Think about the waning hours of a family reunion, or that spot on a couch where you sit at a party where you are surrounded by people you only kind of know. It’s at that point in the night when all the generalities of small talk have been exhausted and now you are simply physically next to people. Then, as though through the grace of God, comes that pup. That drool ridden golden retriever or tail wagging yellow lab. The entire room becomes a buzz. People start petting the dog, talking to the dog, talking about the dog to the dog. Asking the dog, “Oh, is the music too loud for you boy?” or “Yeah, that was funny, huh?” And then eventually people start talking to one another about the dog. And then about their dog and then their childhood dog. And then they simply talk to one another.
The key to content is connection.
Now don’t get me wrong, everyone likes to pet a pup, and ask him, “Who’s a good boy?” But in this scenario, we never really wanted to talk to a dog. We wanted to talk to our extended family or get to know some new friends of friends. The dog simply provided the necessary avenue for those conversations. It warmed the waters if you will for comfortable interaction. And for a lot of digital content, that should be our goal.
Good shareable content is that dog that everyone wants to pet. “Good” is not so much a descriptor of the content as it is a descriptor of the connection it's able to generated between people.
People only talk about you, your brand, your content in as much as talking about you allows them to talk about themselves, or connect with another person. That’s buzz. That’s that little chuckle we do around friends when nothing is actually funny. It’s just something to connect the room.

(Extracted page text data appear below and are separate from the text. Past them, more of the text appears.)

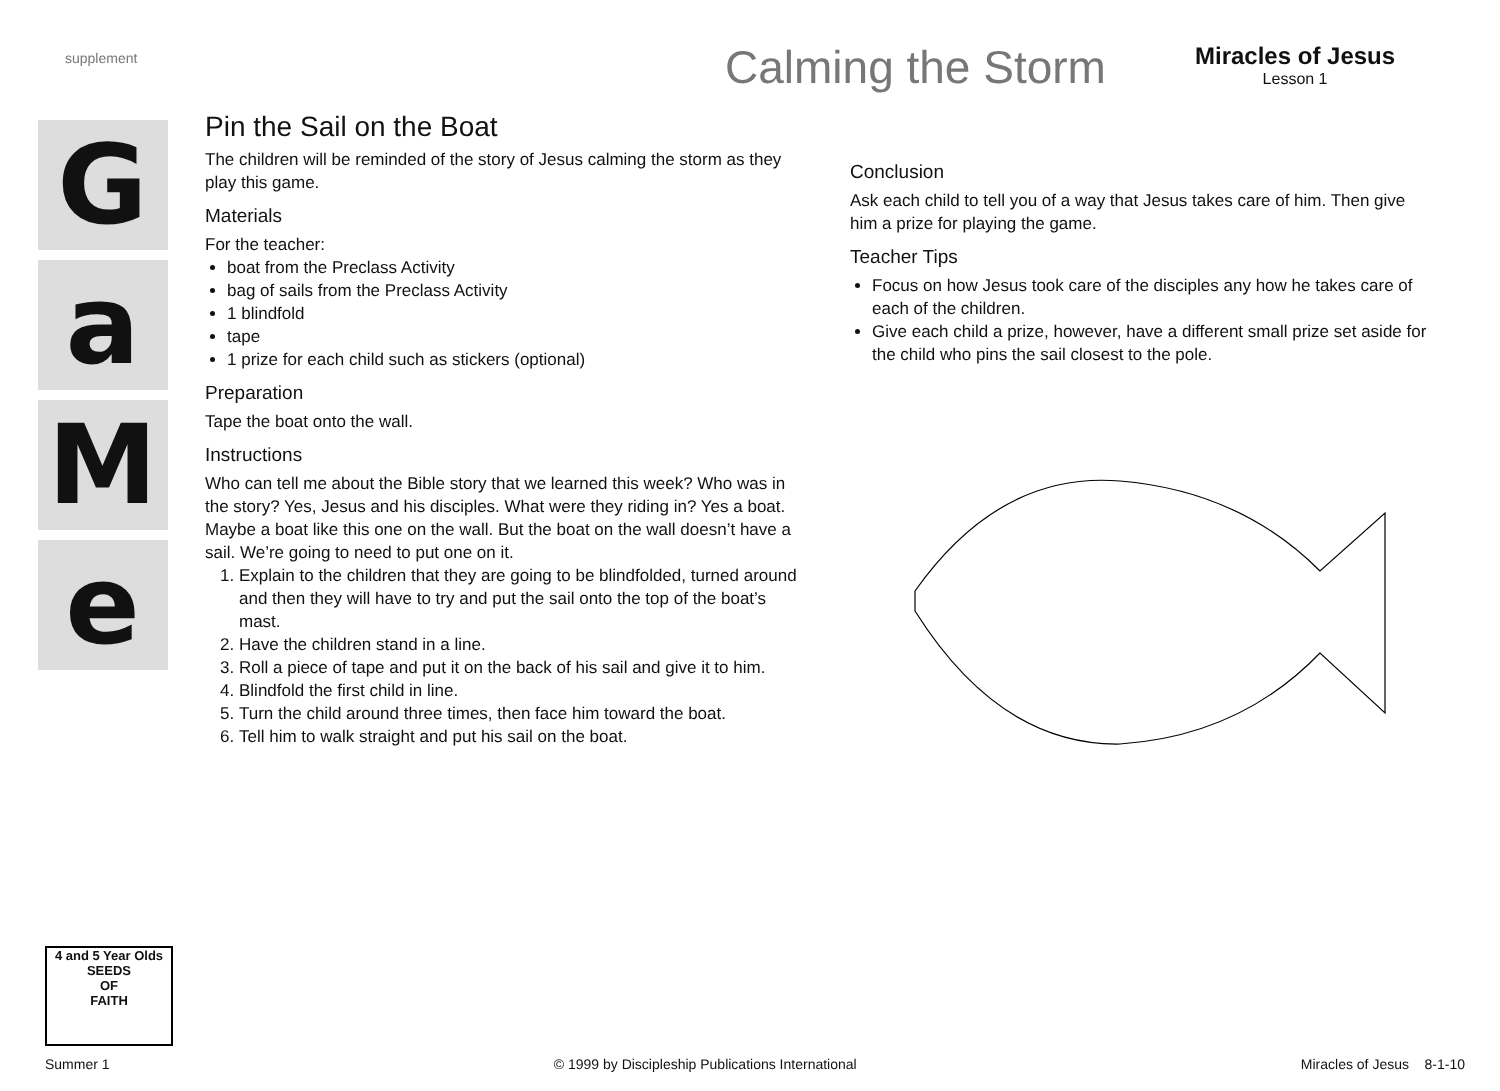supplement
Calming the Storm
Miracles of Jesus
Lesson 1
G
a
M
e
Pin the Sail on the Boat
The children will be reminded of the story of Jesus calming the storm as they play this game.
Materials
For the teacher:
boat from the Preclass Activity
bag of sails from the Preclass Activity
1 blindfold
tape
1 prize for each child such as stickers (optional)
Preparation
Tape the boat onto the wall.
Instructions
Who can tell me about the Bible story that we learned this week? Who was in the story? Yes, Jesus and his disciples. What were they riding in? Yes a boat. Maybe a boat like this one on the wall. But the boat on the wall doesn’t have a sail. We’re going to need to put one on it.
1. Explain to the children that they are going to be blindfolded, turned around and then they will have to try and put the sail onto the top of the boat’s mast.
2. Have the children stand in a line.
3. Roll a piece of tape and put it on the back of his sail and give it to him.
4. Blindfold the first child in line.
5. Turn the child around three times, then face him toward the boat.
6. Tell him to walk straight and put his sail on the boat.
Conclusion
Ask each child to tell you of a way that Jesus takes care of him. Then give him a prize for playing the game.
Teacher Tips
Focus on how Jesus took care of the disciples any how he takes care of each of the children.
Give each child a prize, however, have a different small prize set aside for the child who pins the sail closest to the pole.
4 and 5 Year Olds
SEEDS
OF
FAITH
Summer 1 © 1999 by Discipleship Publications International Miracles of Jesus 8-1-10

And the thing about buzz is that you don’t always create it. Buzz is out there. People are always talking, wanting to talk. We just manage buzz – define what they are talking about.
As Emanuel Rosen says in The Anatomy of Buzz Revisited:
“Regardless of the motivations, all these stories illustrate one thing: Talking is not an incidental activity we engage in when we don’t have anything better to do. It is rooted in the basic needs we share with other living creatures. We need to talk and we don’t need much encouragement to do it.”
There are two things to keep in mind when creating good dog content.
1. Buzz needs an anchor.
This anchor needs to be something almost tangible that people can bob back and forth around. We can talk about that dog for days as long as it's there.
These anchors, however, are not talking points. Rather they are deep, poignant concepts that have a lot of hot surface area. Prescribed talking points are conversation killers. You say them, repeat them rather, and that’s that. These anchors should instead be shiny glimmers with strong hints of an idea that spark something in people that evokes their own talking points that are germane to their situation and relevant to those they are speaking to.
2. Don’t let your brand get in the way of the connections it has the potential to generate.
Now this might be blasphemy in certain circles, but content marketing is not marketing. It can achieve the same effects as marketing but only if it plays by a different set of rules. The main rule is drive conversation, don’t interrupt it. If your content is inherently a pitch under the guise of a goodwill story, it won’t have the bones necessary to hold a conversation when the time comes. The brand should be the impetus of conversation, not the topic of discussion.
Remember the good dog and aim at creating content that makes everyone delighted that it so happened into the room.